パソコンの音質については、様々なことが言われている。良いことは一つも無く悪いことばかりだ。
パソコンはノイズの塊だから音が悪い。特に電源はスイッチングだから最悪。ケースやCPUクーラーの形状によってすら音が違う。SSDは音が悪い。いや良い。コピーすると音が変わる。再生ソフトによって音が変わる。メモリプレイは音が良い。などなど。
パソコン内部は全てデジタルである。プログラムもデータも全てデジタルだ。なぜならCPUは0と1の計算しかできないからだ。
リッピングされた音楽ファイルも0と1のバイナリデータだ。プログラムもデータも膨大な数の0と1の数値でできている。デジタルである以上どこかで割り切りが必要なので、小数点以下の計算結果については必ず誤差が生じる。
しかし、データのコピーや転送については必ずエラー訂正が行われて100%のバイナリ一致が保証される。コピーしたり転送したりする度にデータの内容が変わってしまうようでは、パソコンは実用に耐えないだろう。
パソコン内部にどんなにノイズがあろうが、電源がしょぼかろうが、パソコン内部や周辺機器間でコピーや転送されたデータは、必ず元のデータと一致する。これは音楽ファイルも同じだ。
音声信号はアナログの電気信号で、波形そのものが音楽であるからノイズに乱れ歪む。しかしデジタルは、電圧が高いか低いかのどちらか、すなわち0と1の状態しかなく、そこには音声信号の波形は存在せず、ノイズに乱れ歪み0が1になろうが1が0になろうが、きちんとエラー訂正されて必ず元のデータに一致する。それがデジタルだ。

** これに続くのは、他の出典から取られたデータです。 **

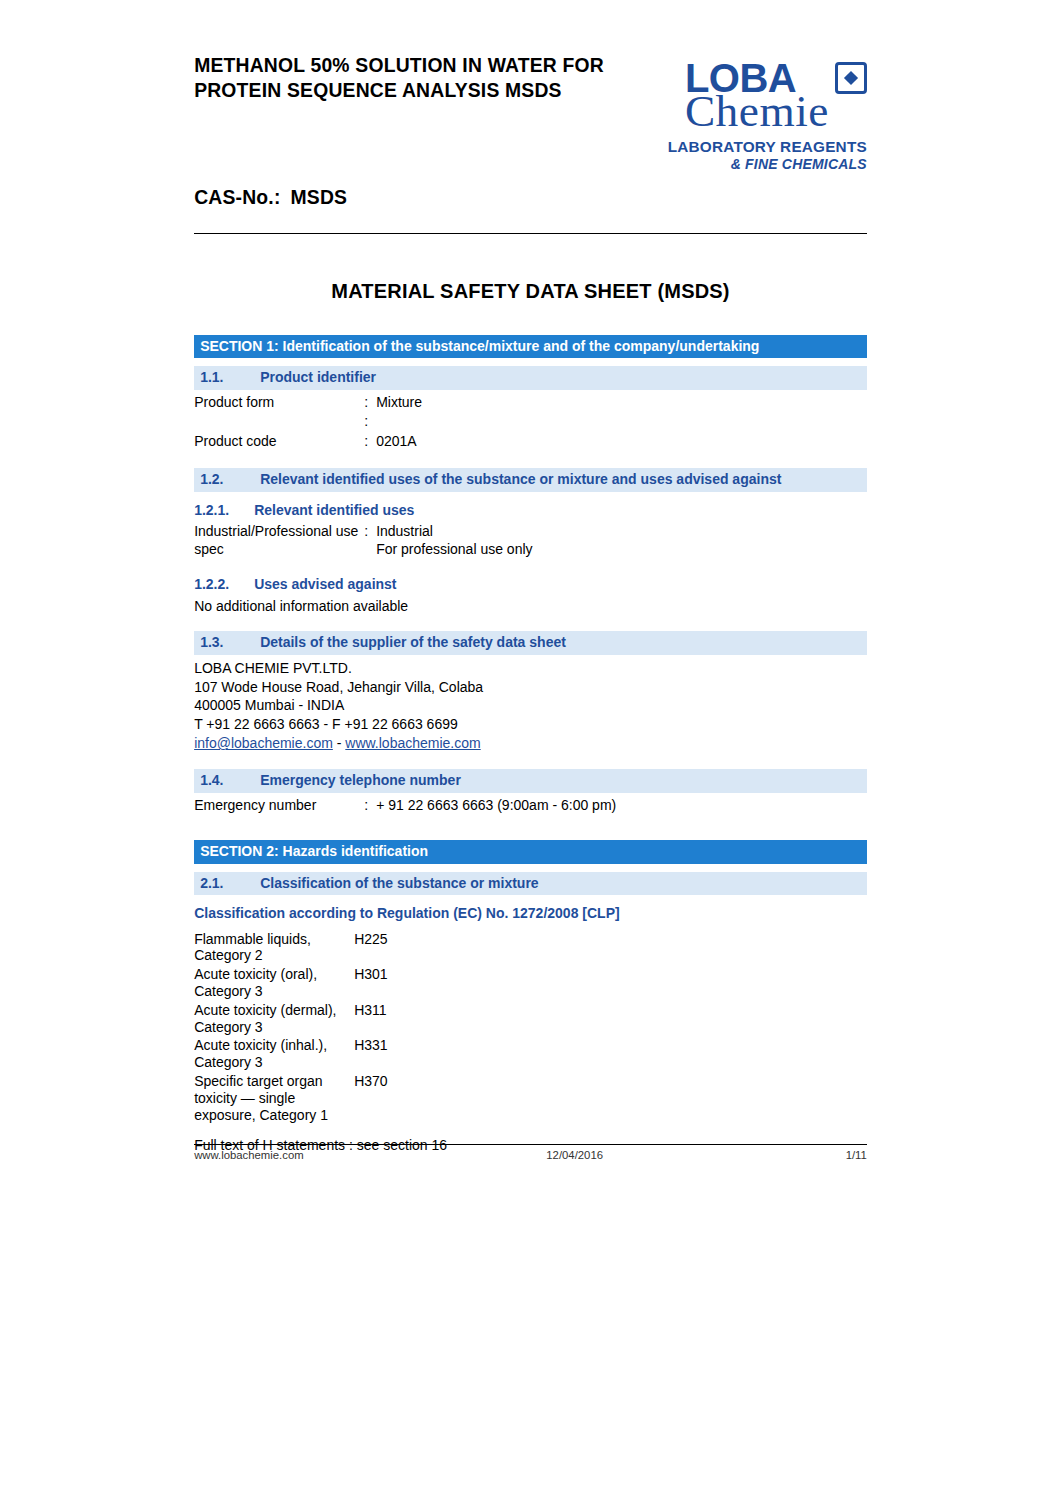METHANOL 50% SOLUTION IN WATER FOR
PROTEIN SEQUENCE ANALYSIS MSDS
CAS-No.: MSDS
LOBA
Chemie
LABORATORY REAGENTS
& FINE CHEMICALS
MATERIAL SAFETY DATA SHEET (MSDS)
SECTION 1: Identification of the substance/mixture and of the company/undertaking
1.1. Product identifier
Product form: Mixture
:
Product code: 0201A
1.2. Relevant identified uses of the substance or mixture and uses advised against
1.2.1. Relevant identified uses
Industrial/Professional use spec: Industrial
For professional use only
1.2.2. Uses advised against
No additional information available
1.3. Details of the supplier of the safety data sheet
LOBA CHEMIE PVT.LTD.
107 Wode House Road, Jehangir Villa, Colaba
400005 Mumbai - INDIA
T +91 22 6663 6663 - F +91 22 6663 6699
info@lobachemie.com - www.lobachemie.com
1.4. Emergency telephone number
Emergency number:+ 91 22 6663 6663 (9:00am - 6:00 pm)
SECTION 2: Hazards identification
2.1. Classification of the substance or mixture
Classification according to Regulation (EC) No. 1272/2008 [CLP]
Flammable liquids,
Category 2 H225
Acute toxicity (oral),
Category 3 H301
Acute toxicity (dermal),
Category 3 H311
Acute toxicity (inhal.),
Category 3 H331
Specific target organ
toxicity — single
exposure, Category 1 H370
Full text of H statements : see section 16
www.lobachemie.com 12/04/2016 1/11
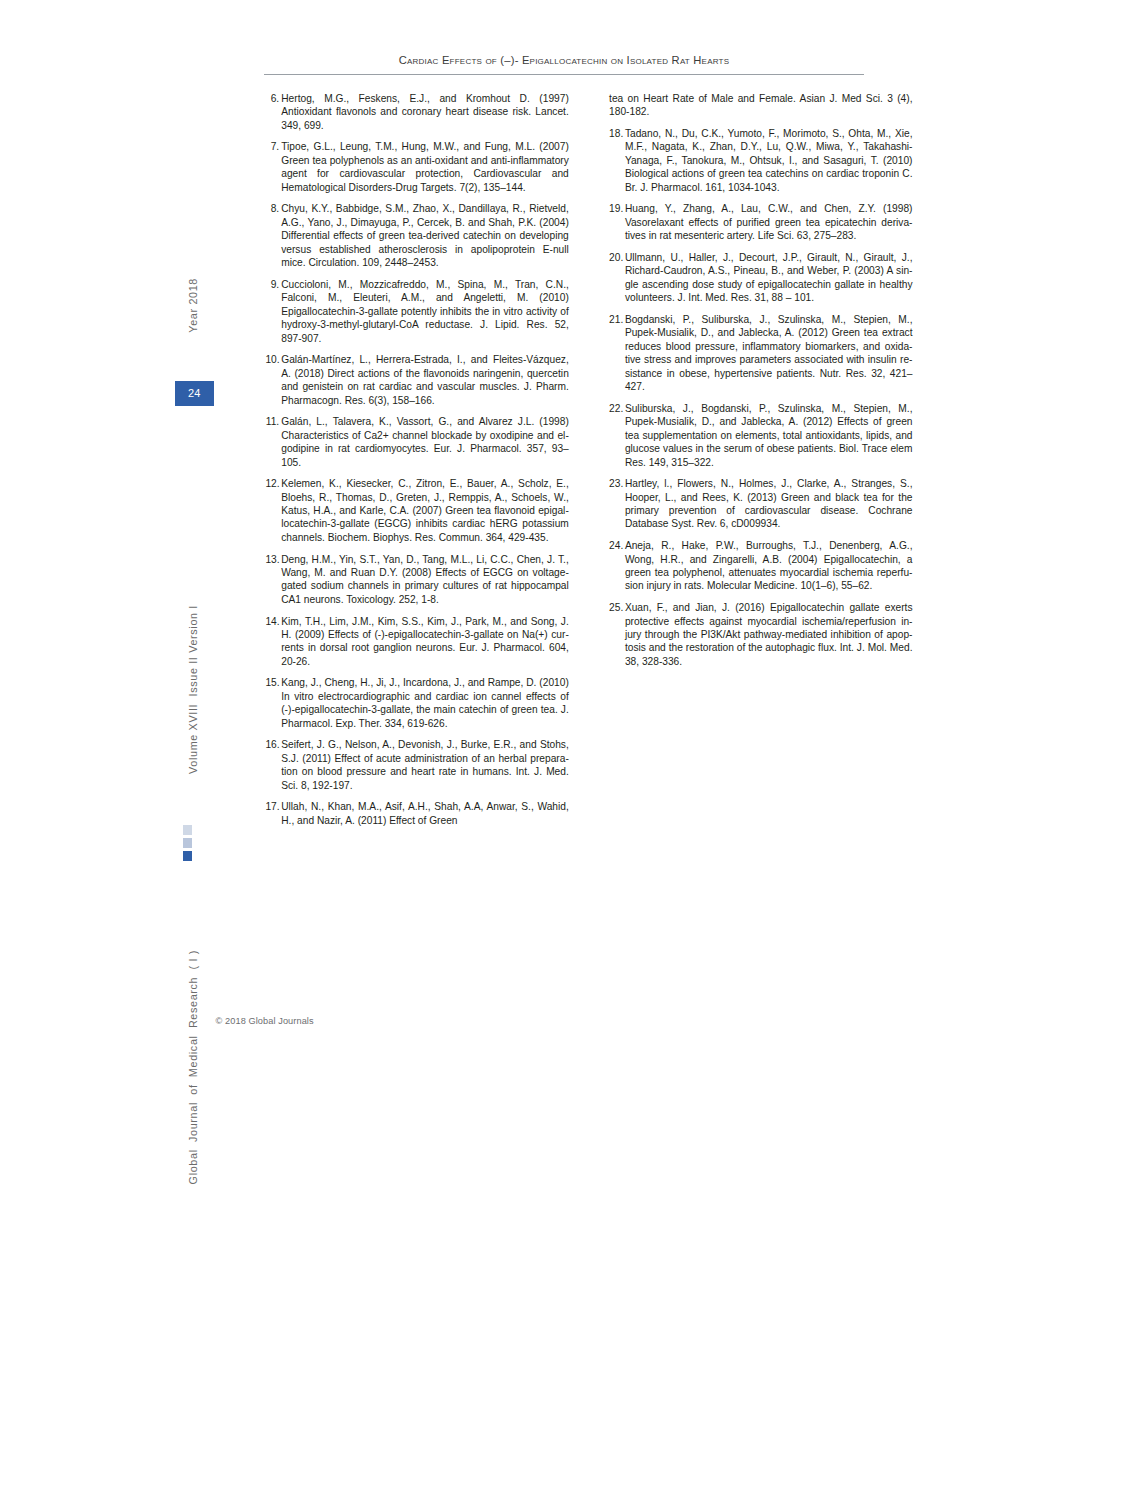Cardiac Effects of (–)- Epigallocatechin on Isolated Rat Hearts
Global Journal of Medical Research ( I )
Volume XVIII Issue II Version I
Year 2018
24
6 Hertog, M.G., Feskens, E.J., and Kromhout D. (1997) Antioxidant flavonols and coronary heart disease risk. Lancet. 349, 699.
7 Tipoe, G.L., Leung, T.M., Hung, M.W., and Fung, M.L. (2007) Green tea polyphenols as an anti-oxidant and anti-inflammatory agent for cardiovascular protection, Cardiovascular and Hematological Disorders-Drug Targets. 7(2), 135–144.
8 Chyu, K.Y., Babbidge, S.M., Zhao, X., Dandillaya, R., Rietveld, A.G., Yano, J., Dimayuga, P., Cercek, B. and Shah, P.K. (2004) Differential effects of green tea-derived catechin on developing versus established atherosclerosis in apolipoprotein E-null mice. Circulation. 109, 2448–2453.
9 Cuccioloni, M., Mozzicafreddo, M., Spina, M., Tran, C.N., Falconi, M., Eleuteri, A.M., and Angeletti, M. (2010) Epigallocatechin-3-gallate potently inhibits the in vitro activity of hydroxy-3-methyl-glutaryl-CoA reductase. J. Lipid. Res. 52, 897-907.
10 Galán-Martínez, L., Herrera-Estrada, I., and Fleites-Vázquez, A. (2018) Direct actions of the flavonoids naringenin, quercetin and genistein on rat cardiac and vascular muscles. J. Pharm. Pharmacogn. Res. 6(3), 158–166.
11 Galán, L., Talavera, K., Vassort, G., and Alvarez J.L. (1998) Characteristics of Ca2+ channel blockade by oxodipine and elgodipine in rat cardiomyocytes. Eur. J. Pharmacol. 357, 93–105.
12 Kelemen, K., Kiesecker, C., Zitron, E., Bauer, A., Scholz, E., Bloehs, R., Thomas, D., Greten, J., Remppis, A., Schoels, W., Katus, H.A., and Karle, C.A. (2007) Green tea flavonoid epigallocatechin-3-gallate (EGCG) inhibits cardiac hERG potassium channels. Biochem. Biophys. Res. Commun. 364, 429-435.
13 Deng, H.M., Yin, S.T., Yan, D., Tang, M.L., Li, C.C., Chen, J. T., Wang, M. and Ruan D.Y. (2008) Effects of EGCG on voltage-gated sodium channels in primary cultures of rat hippocampal CA1 neurons. Toxicology. 252, 1-8.
14 Kim, T.H., Lim, J.M., Kim, S.S., Kim, J., Park, M., and Song, J. H. (2009) Effects of (-)-epigallocatechin-3-gallate on Na(+) currents in dorsal root ganglion neurons. Eur. J. Pharmacol. 604, 20-26.
15 Kang, J., Cheng, H., Ji, J., Incardona, J., and Rampe, D. (2010) In vitro electrocardiographic and cardiac ion cannel effects of (-)-epigallocatechin-3-gallate, the main catechin of green tea. J. Pharmacol. Exp. Ther. 334, 619-626.
16 Seifert, J. G., Nelson, A., Devonish, J., Burke, E.R., and Stohs, S.J. (2011) Effect of acute administration of an herbal preparation on blood pressure and heart rate in humans. Int. J. Med. Sci. 8, 192-197.
17 Ullah, N., Khan, M.A., Asif, A.H., Shah, A.A, Anwar, S., Wahid, H., and Nazir, A. (2011) Effect of Green
tea on Heart Rate of Male and Female. Asian J. Med Sci. 3 (4), 180-182.
18 Tadano, N., Du, C.K., Yumoto, F., Morimoto, S., Ohta, M., Xie, M.F., Nagata, K., Zhan, D.Y., Lu, Q.W., Miwa, Y., Takahashi-Yanaga, F., Tanokura, M., Ohtsuk, I., and Sasaguri, T. (2010) Biological actions of green tea catechins on cardiac troponin C. Br. J. Pharmacol. 161, 1034-1043.
19 Huang, Y., Zhang, A., Lau, C.W., and Chen, Z.Y. (1998) Vasorelaxant effects of purified green tea epicatechin derivatives in rat mesenteric artery. Life Sci. 63, 275–283.
20 Ullmann, U., Haller, J., Decourt, J.P., Girault, N., Girault, J., Richard-Caudron, A.S., Pineau, B., and Weber, P. (2003) A single ascending dose study of epigallocatechin gallate in healthy volunteers. J. Int. Med. Res. 31, 88 – 101.
21 Bogdanski, P., Suliburska, J., Szulinska, M., Stepien, M., Pupek-Musialik, D., and Jablecka, A. (2012) Green tea extract reduces blood pressure, inflammatory biomarkers, and oxidative stress and improves parameters associated with insulin resistance in obese, hypertensive patients. Nutr. Res. 32, 421–427.
22 Suliburska, J., Bogdanski, P., Szulinska, M., Stepien, M., Pupek-Musialik, D., and Jablecka, A. (2012) Effects of green tea supplementation on elements, total antioxidants, lipids, and glucose values in the serum of obese patients. Biol. Trace elem Res. 149, 315–322.
23 Hartley, l., Flowers, N., Holmes, J., Clarke, A., Stranges, S., Hooper, L., and Rees, K. (2013) Green and black tea for the primary prevention of cardiovascular disease. Cochrane Database Syst. Rev. 6, cD009934.
24 Aneja, R., Hake, P.W., Burroughs, T.J., Denenberg, A.G., Wong, H.R., and Zingarelli, A.B. (2004) Epigallocatechin, a green tea polyphenol, attenuates myocardial ischemia reperfusion injury in rats. Molecular Medicine. 10(1–6), 55–62.
25 Xuan, F., and Jian, J. (2016) Epigallocatechin gallate exerts protective effects against myocardial ischemia/reperfusion injury through the PI3K/Akt pathway-mediated inhibition of apoptosis and the restoration of the autophagic flux. Int. J. Mol. Med. 38, 328-336.
© 2018 Global Journals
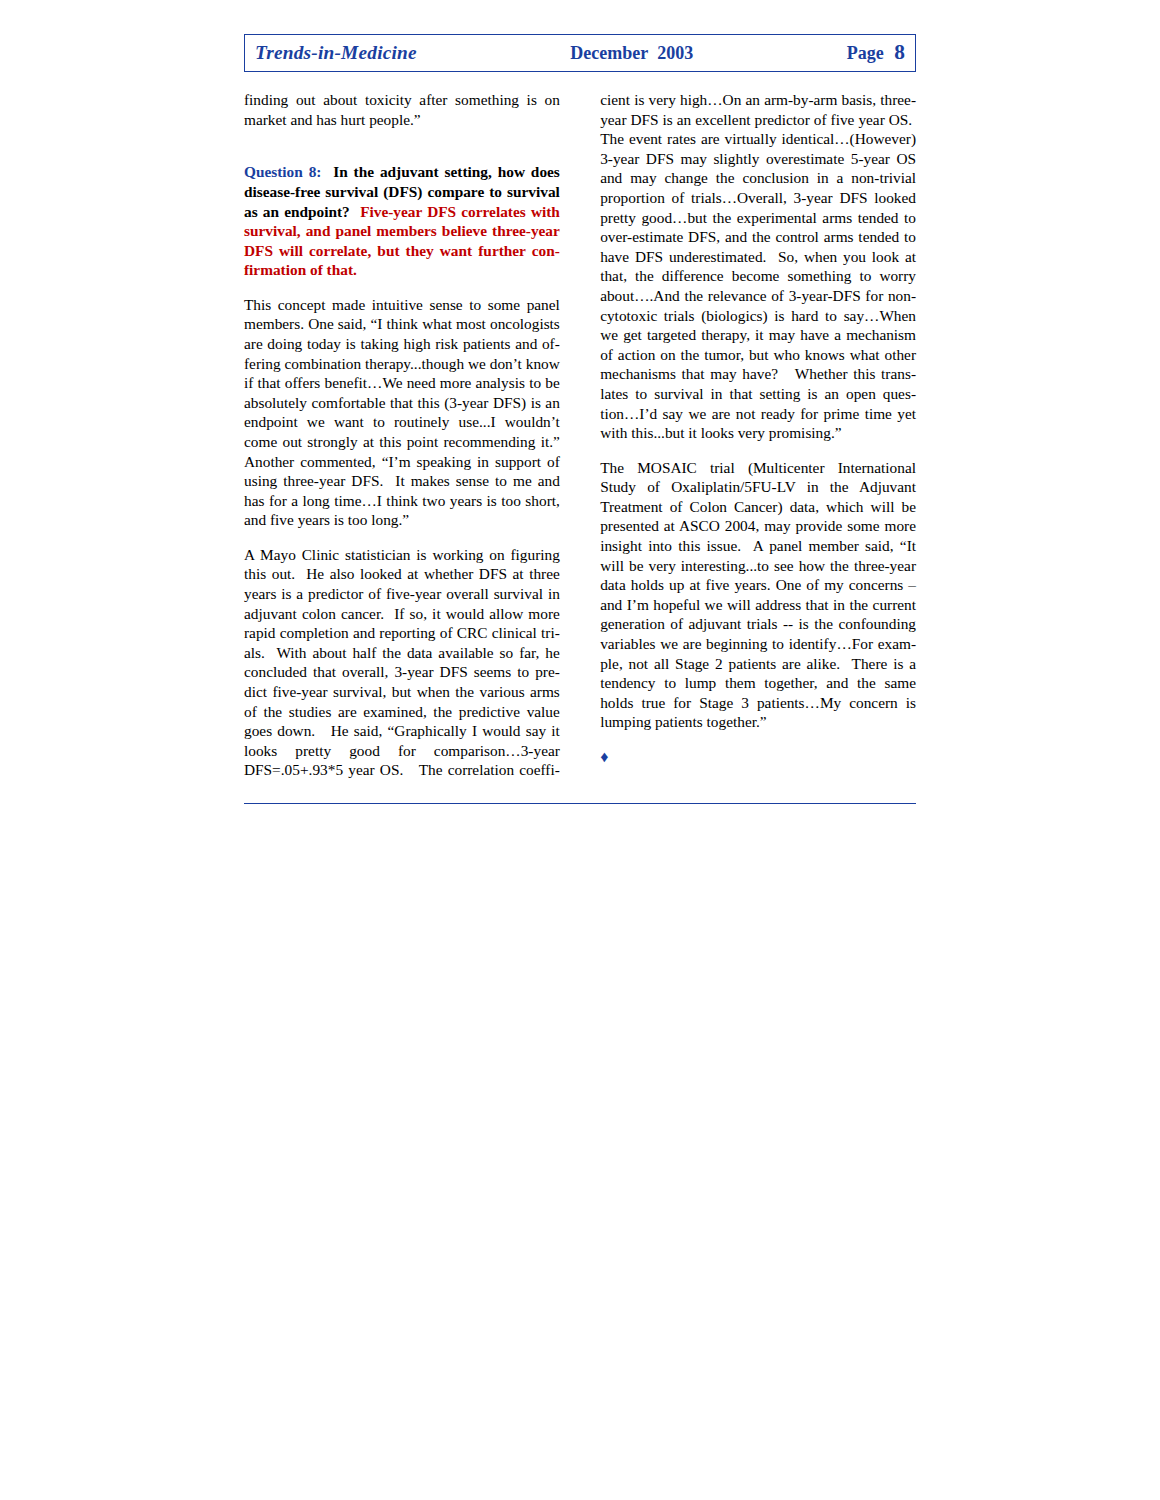Trends-in-Medicine December 2003 Page 8
finding out about toxicity after something is on market and has hurt people.”
Question 8: In the adjuvant setting, how does disease-free survival (DFS) compare to survival as an endpoint? Five-year DFS correlates with survival, and panel members believe three-year DFS will correlate, but they want further confirmation of that.
This concept made intuitive sense to some panel members. One said, “I think what most oncologists are doing today is taking high risk patients and offering combination therapy...though we don’t know if that offers benefit…We need more analysis to be absolutely comfortable that this (3-year DFS) is an endpoint we want to routinely use...I wouldn’t come out strongly at this point recommending it.” Another commented, “I’m speaking in support of using three-year DFS. It makes sense to me and has for a long time…I think two years is too short, and five years is too long.”
A Mayo Clinic statistician is working on figuring this out. He also looked at whether DFS at three years is a predictor of five-year overall survival in adjuvant colon cancer. If so, it would allow more rapid completion and reporting of CRC clinical trials. With about half the data available so far, he concluded that overall, 3-year DFS seems to predict five-year survival, but when the various arms of the studies are examined, the predictive value goes down. He said, “Graphically I would say it looks pretty good for comparison…3-year DFS=.05+.93*5 year OS. The correlation coefficient is very high…On an arm-by-arm basis, three-year DFS is an excellent predictor of five year OS. The event rates are virtually identical…(However) 3-year DFS may slightly overestimate 5-year OS and may change the conclusion in a non-trivial proportion of trials…Overall, 3-year DFS looked pretty good…but the experimental arms tended to over-estimate DFS, and the control arms tended to have DFS underestimated. So, when you look at that, the difference become something to worry about….And the relevance of 3-year-DFS for non-cytotoxic trials (biologics) is hard to say…When we get targeted therapy, it may have a mechanism of action on the tumor, but who knows what other mechanisms that may have? Whether this translates to survival in that setting is an open question…I’d say we are not ready for prime time yet with this...but it looks very promising.”
The MOSAIC trial (Multicenter International Study of Oxaliplatin/5FU-LV in the Adjuvant Treatment of Colon Cancer) data, which will be presented at ASCO 2004, may provide some more insight into this issue. A panel member said, “It will be very interesting...to see how the three-year data holds up at five years. One of my concerns – and I’m hopeful we will address that in the current generation of adjuvant trials -- is the confounding variables we are beginning to identify…For example, not all Stage 2 patients are alike. There is a tendency to lump them together, and the same holds true for Stage 3 patients…My concern is lumping patients together.”
♦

ノイズがあろうがなかろうが綺麗な電源を使おうが使うまいが、バイナリは一致する。電源で美しく力強い0や1のデジタル信号になったとしても、0と1であることに変わりは無く、0と1は単なるバイナリデータであり、音声信号の波形ではないので、音質には全く関係がないのだ。
だから、パソコンが扱うバイナリデータは、ノイズや電源の影響は全く受けないはずなのだ。
しかし、現実にはパソコン内部で音が変わる。なぜだろう?
ほんとうに音が変わのであれば、バイナリデータである以上、単純明快だ。元のデータとコピーや転送後のデータが一致していないとしか言いようがない。
考えられる可能性は二つ。
第一は、パソコンが常にエラー訂正に失敗している可能性だ。もしそうなら、物理的なノイズ対策や電源強化は理に適っている。しかし、これは考えにくい。パソコンのエラー訂正がいい加減ならパソコンはエラーだらけになり実用に耐えないからだ。
第二は、ソフトウエア上の処理で、バイナリを狂わせている可能性だ。Windowsでもカーネルを通すとバイナリが一致せず、それを回避するASIOやWASAPIではバイナリは一致する。また、再生ソフトによる音質の違いがあることもこれで説明できる。再生ソフトとWindowsの連携や相性に問題があるのかもしれない。いずれにしてもソフトウエア上の処理の問題であれば、物理的なノイズ対策や電源対策は意味がなくなる。
整理をすると。
本来ならパソコンはエラー訂正をするのでバイナリは完全に一致する。従って物理的なノイズや電源の影響は一切関係がない。
しかし、現実には、明確に音が変わる。
これはバイナリが一致していないとしか考えられない。
エラー訂正に失敗しているなら、ノイズ対策や電源対策は有効である。しかし、これは考えにくい。
再生ソフトやWindowsのソフトウエア的な処理に問題があってバイナリが狂う可能性のほうが高いと思われる。となればこれはソフトウエア的な問題であり、物理的なノイズ対策や電源対策は意味がない。
さて、それでも電源やケースやCPUクーラーのファンの形状やSDDとHDDやその他諸々の物理的な要因で、音は変わるのだろうか。
私の個人的な感覚では、ソフトウエア的に音が変わるのは確かに感じることができる。WindowsのダイレクトサウンドとASIOやWASAPIでは音が変わるし、再生ソフトの違いで音は明確に変わる。
しかし、物理的なハードウエアの違いで音質の違いをはっきりと感じたことはない。もしあるとすれば、エラー出まくりエラー訂正も効かないような酷いハードウエアを使っている場合かと思う。それで、まともなハードウエアにしたら音質が良くなったと言われても問題外の話ということになるのだが。
*なおサウンドカードの音が良い悪いは今回の考察の対象外である。サウンドカードは、パソコンの内部でバイナリデータをアナログに変換しており、アナログ変換された音声信号は確実にパソコン内部のノイズや電源に影響されるからである。今回の考察は、バイナリデータなのに音が変わるのはなぜか?ということである。